### Consigne 1
Recopiez à l'identique les entrées, en partant de la première et en terminant par la ligne qui contient « green pentagon: moved 4 px right, 2 px down », celle-ci comprise.

* * *

Au résultat de la position exprimée par l’Assemblée plénière, il apparaît clairement que la clause statutaire fixant les conditions d’adoption d’une décision soumise au vote des associés peut retenir le niveau majoritaire de son choix à la condition qu’il représente « au moins la majorité des voix exprimées », selon la formulation figurant dans l’arrêt. Ce seuil majoritaire, dont le minimum est de 50 % des voix exprimées, peut être placé à une hauteur librement déterminée par la clause statutaire qui serait prévue à ce propos. La formulation fait, toutefois, naître une interrogation quant à la possibilité de n’exiger, pour qu’une décision collective puisse être considérée comme adoptée, que la constatation d’une majorité relative et non point absolue, c’est-à-dire qui, sans atteindre au moins 50 % des voix exprimées, réunit un nombre total de voix favorable à la décision en cause supérieur à celui résultant des voix exprimées à son encontre. En d’autres termes, une décision collective peut-elle être considérée comme valablement adoptée si elle recueille un pourcentage de voix supérieur à celui qui reflète les votes contre ? Cette question avait été identifiée à propos de l’arrêt de la Chambre commerciale du 19 janvier 2022 [11] et la décision de l’Assemblée plénière semble bien écarter que l’on puisse s’en tenir à une majorité relative [12]. Si l’approche rigoureuse peut être justifiée en ce qu’elle conduit à ce qu’au sein d’une SAS aucune décision collective ne pourra être adoptée si elle n’emporte pas au moins l’accord de plus de 50 % des voix exprimées, ce qui est de nature à renforcer la cohésion des membres de la société et éviter le développement de contentieux, on peut aussi considérer qu’elle réduit fortement la souplesse de fonctionnement qui résulterait d’une clause prévoyant l’adoption d’une décision collective dès lors qu’elle réunit à son propos un nombre supérieur de voix – donc une majorité – par rapport à celles exprimées à son encontre [13].

* * *

### Consigne 2
Répondez à ces questions sur le texte :
(a) Quel est le minimum du seuil majoritaire, selon le texte ?
(b) De quelle date est l'arrêt de la Chambre commerciale à propos duquel la question de la majorité relative avait été identifiée ?
(c) Dans quel type de société l'approche rigoureuse empêche-t-elle l'adoption d'une décision collective sans l'accord de plus de 50 % des voix exprimées ?

### Entrées fournies
* * *

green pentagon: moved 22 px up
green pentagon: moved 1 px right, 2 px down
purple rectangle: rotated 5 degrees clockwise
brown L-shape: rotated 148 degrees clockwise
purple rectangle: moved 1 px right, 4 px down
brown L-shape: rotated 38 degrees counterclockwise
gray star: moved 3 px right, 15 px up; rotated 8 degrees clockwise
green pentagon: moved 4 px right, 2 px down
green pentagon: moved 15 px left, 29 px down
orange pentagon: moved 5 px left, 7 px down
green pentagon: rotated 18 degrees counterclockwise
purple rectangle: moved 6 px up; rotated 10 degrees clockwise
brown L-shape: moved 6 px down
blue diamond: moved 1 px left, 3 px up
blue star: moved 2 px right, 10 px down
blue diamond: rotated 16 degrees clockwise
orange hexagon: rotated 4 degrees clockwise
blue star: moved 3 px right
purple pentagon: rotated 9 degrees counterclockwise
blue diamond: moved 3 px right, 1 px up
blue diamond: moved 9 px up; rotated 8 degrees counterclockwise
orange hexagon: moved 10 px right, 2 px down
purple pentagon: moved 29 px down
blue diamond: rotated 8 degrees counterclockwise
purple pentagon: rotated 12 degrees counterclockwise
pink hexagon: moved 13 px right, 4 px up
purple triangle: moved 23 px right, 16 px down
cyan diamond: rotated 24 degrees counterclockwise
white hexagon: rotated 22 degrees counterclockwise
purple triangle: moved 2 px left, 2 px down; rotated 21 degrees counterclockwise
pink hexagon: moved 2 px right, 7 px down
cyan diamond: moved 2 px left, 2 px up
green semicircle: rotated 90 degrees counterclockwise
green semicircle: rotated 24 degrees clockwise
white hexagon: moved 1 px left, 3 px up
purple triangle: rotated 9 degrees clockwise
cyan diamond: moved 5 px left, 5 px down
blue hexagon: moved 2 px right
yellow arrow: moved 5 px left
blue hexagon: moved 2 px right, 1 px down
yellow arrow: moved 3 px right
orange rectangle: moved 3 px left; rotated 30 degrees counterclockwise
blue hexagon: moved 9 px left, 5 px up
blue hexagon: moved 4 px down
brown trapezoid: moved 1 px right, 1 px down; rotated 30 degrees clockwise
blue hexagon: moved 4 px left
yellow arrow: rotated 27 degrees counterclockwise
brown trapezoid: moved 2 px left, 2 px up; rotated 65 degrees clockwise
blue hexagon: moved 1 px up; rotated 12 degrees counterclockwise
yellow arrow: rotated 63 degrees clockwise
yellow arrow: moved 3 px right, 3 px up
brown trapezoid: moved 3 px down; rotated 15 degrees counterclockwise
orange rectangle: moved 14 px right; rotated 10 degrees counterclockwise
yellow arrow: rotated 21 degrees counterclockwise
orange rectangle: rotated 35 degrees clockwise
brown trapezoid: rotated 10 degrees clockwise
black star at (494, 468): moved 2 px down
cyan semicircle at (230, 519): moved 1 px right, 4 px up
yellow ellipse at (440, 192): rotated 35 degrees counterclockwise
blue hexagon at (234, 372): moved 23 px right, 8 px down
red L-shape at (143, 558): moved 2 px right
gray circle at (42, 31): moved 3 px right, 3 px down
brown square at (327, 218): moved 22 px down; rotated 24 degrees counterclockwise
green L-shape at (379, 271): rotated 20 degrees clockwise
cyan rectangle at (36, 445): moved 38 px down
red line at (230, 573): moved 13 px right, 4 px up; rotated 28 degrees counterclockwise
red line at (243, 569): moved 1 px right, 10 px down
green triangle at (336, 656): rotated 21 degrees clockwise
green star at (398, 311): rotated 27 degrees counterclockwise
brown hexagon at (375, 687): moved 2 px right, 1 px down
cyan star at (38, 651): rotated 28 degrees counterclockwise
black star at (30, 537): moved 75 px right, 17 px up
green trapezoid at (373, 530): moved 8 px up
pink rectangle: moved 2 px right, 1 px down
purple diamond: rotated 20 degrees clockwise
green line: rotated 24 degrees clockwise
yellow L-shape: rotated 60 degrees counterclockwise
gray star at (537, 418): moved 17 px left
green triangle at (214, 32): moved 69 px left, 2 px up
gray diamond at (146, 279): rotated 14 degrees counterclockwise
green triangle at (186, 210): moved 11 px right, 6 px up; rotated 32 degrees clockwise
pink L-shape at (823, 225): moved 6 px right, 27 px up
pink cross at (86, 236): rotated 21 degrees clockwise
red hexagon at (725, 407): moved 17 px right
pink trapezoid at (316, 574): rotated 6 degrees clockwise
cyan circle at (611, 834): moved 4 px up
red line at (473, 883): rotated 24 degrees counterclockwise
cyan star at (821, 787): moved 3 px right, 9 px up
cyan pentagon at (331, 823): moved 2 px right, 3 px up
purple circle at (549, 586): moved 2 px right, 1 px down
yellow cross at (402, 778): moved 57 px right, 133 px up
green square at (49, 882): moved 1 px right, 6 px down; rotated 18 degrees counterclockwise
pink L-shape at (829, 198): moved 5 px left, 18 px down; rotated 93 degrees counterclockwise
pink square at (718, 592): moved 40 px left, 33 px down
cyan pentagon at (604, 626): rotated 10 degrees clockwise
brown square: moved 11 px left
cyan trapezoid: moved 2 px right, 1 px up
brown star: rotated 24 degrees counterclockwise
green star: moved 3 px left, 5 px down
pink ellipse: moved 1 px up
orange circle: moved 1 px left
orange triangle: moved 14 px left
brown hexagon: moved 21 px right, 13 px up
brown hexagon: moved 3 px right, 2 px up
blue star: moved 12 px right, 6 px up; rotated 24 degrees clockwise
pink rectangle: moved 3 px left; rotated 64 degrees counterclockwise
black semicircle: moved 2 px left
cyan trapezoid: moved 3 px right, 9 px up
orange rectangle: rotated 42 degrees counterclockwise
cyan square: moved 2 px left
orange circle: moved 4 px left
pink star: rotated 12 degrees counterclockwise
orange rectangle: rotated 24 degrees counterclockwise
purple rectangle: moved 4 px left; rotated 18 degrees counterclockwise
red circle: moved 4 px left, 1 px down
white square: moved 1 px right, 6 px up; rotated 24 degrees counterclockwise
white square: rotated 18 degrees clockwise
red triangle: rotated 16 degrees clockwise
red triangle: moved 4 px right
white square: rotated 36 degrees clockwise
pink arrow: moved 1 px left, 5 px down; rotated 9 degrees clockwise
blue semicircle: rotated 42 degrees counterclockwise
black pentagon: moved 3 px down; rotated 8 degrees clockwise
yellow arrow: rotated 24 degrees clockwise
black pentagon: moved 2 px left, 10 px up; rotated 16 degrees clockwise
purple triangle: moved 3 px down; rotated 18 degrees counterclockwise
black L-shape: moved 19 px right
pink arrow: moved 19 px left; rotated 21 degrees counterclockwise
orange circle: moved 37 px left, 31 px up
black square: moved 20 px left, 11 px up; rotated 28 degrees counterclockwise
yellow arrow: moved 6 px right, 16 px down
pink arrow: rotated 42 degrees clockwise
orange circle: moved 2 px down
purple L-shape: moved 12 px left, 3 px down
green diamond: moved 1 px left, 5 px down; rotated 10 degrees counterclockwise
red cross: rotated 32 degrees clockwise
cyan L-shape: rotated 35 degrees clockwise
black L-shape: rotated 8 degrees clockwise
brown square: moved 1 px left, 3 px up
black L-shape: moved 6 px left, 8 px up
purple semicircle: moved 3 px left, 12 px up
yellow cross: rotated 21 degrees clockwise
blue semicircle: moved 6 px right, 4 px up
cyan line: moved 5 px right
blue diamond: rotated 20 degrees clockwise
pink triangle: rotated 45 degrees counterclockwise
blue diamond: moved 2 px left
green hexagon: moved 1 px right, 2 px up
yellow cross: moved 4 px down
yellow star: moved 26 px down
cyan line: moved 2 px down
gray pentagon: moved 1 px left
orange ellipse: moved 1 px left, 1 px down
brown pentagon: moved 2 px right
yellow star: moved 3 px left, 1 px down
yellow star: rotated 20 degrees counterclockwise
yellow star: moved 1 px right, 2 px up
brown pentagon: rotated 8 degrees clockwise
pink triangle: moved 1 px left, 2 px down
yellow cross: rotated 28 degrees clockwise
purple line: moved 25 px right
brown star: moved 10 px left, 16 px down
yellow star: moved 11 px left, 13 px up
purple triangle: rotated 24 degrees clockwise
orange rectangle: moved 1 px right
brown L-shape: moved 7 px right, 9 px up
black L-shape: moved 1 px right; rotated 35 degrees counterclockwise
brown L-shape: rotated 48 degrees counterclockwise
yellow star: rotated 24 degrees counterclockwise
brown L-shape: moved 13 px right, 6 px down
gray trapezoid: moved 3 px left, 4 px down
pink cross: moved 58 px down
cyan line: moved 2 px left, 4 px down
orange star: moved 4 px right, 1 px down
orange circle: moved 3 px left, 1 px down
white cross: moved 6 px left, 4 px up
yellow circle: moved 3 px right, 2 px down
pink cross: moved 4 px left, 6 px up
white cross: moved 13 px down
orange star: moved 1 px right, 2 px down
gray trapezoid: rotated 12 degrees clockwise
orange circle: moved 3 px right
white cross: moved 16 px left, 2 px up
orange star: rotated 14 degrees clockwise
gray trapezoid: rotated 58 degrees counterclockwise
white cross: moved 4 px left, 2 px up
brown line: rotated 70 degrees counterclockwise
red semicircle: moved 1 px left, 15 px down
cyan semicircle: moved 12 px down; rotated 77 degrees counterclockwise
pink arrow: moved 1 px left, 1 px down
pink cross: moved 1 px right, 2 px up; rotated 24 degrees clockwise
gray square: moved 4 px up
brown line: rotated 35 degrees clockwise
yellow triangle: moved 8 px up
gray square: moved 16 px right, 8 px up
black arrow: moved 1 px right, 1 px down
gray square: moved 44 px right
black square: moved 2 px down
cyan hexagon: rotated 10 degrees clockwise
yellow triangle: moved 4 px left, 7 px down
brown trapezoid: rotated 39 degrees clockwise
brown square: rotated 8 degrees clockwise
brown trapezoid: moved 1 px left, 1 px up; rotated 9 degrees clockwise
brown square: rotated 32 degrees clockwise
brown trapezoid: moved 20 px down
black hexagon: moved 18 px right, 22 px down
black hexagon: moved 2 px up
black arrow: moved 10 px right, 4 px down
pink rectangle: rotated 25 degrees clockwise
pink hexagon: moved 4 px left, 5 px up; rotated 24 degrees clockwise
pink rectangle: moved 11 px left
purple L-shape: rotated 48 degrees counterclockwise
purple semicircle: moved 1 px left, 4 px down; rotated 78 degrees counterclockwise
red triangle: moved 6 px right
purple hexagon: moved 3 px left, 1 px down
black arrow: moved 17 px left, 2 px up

* * *

### Réponse 1
green pentagon: moved 22 px up
green pentagon: moved 1 px right, 2 px down
purple rectangle: rotated 5 degrees clockwise
brown L-shape: rotated 148 degrees clockwise
purple rectangle: moved 1 px right, 4 px down
brown L-shape: rotated 38 degrees counterclockwise
gray star: moved 3 px right, 15 px up; rotated 8 degrees clockwise
green pentagon: moved 4 px right, 2 px down

### Réponse 2
(a) 50 % des voix exprimées.
(b) Du 19 janvier 2022.
(c) Au sein d'une SAS.